» Orden de trabajo A: Resume en una lista breve el párrafo del texto sobre los mitos que empieza por "Otros son como más de andar por casa", sin perder sus datos principales.
» Orden de trabajo B:
Responde por separado estas preguntas sobre el texto acerca de los mitos:
(i) ¿Qué se imagina que es envejecer?
(ii) ¿Qué tres cosas se dice que todos necesitamos?
(iii) ¿Qué historia se menciona como ejemplo famoso?
» Orden de trabajo C: Prolonga, por favor, el texto sobre los mitos a partir de su última oración, con el mismo tono.

====== Texto en estudio

Imagino que envejecer es darse cuenta de que las cosas cambian. No debe ser fácil cuando aquello en lo que con tanta firmeza creíamos asoma grietas de derribo o el paso de tiempo acaba por ajar la arcadia feliz de nuestro recuerdo.
Claro que no. Todos necesitamos mitos, iconos y tótems, y seguro que algunos de ellos han guiado a los hombres a metas muy loables y muy elevadas.
Otros son como más de andar por casa, nacen fruto de un contexto, una necesidad, la cubren durante su vigencia y cuando un sustituto solventa su misma misión con más eficiencia, éste le reemplaza. Sin más drama, aunque hay abundantes ejemplos tan estúpidos como trágicos; ya saben la historia famosa del rouge c'est la France llena de cerril orgullo por la tradición y menosprecio de los hombres.

============
====== Información aportada

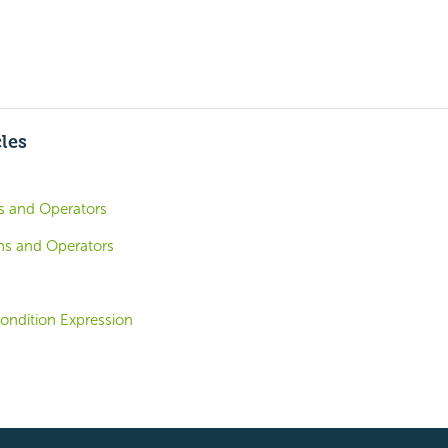
cles
ns and Operators
ons and Operators
ondition Expression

============

» Respuesta A:
- Otros mitos son más cotidianos y nacen de un contexto o de una necesidad.
- Cubren esa necesidad mientras dura su vigencia.
- Cuando un sustituto cumple la misma misión con más eficiencia, los reemplaza sin más drama.
- Aun así, hay muchos ejemplos tan estúpidos como trágicos, como la historia del rouge c'est la France, llena de cerril orgullo por la tradición y de menosprecio de los hombres.

» Respuesta B:
(i) Darse cuenta de que las cosas cambian.
(ii) Mitos, iconos y tótems.
(iii) La historia del rouge c'est la France.

» Respuesta C:
Algunos grandes referentes hablan por sí mismos, y su mensaje es tan claro, distinto y conmovedor a través de los siglos que no entienden de para qués. Porque a fin de cuentas eso de que la forma sigue a la función es cosa de antes de ayer. Y lo de elevar el producto industrial a la categoría de icono, directamente de ayer.
Una cosa sería querer ponerle diálogos a Metropolis o tatuar el brazo a la chavala del desayuno sobre la hierba y otra el pillar uno de los cientos (miles?) de Ford Thunderbird sobrevivientes y pintarle unas llamas mexicanas. Precisamente porque es un producto industrial fabricado en masa y no un objeto único e irrepetible, por mucho que queramos elucubrar sobre su condición icónica.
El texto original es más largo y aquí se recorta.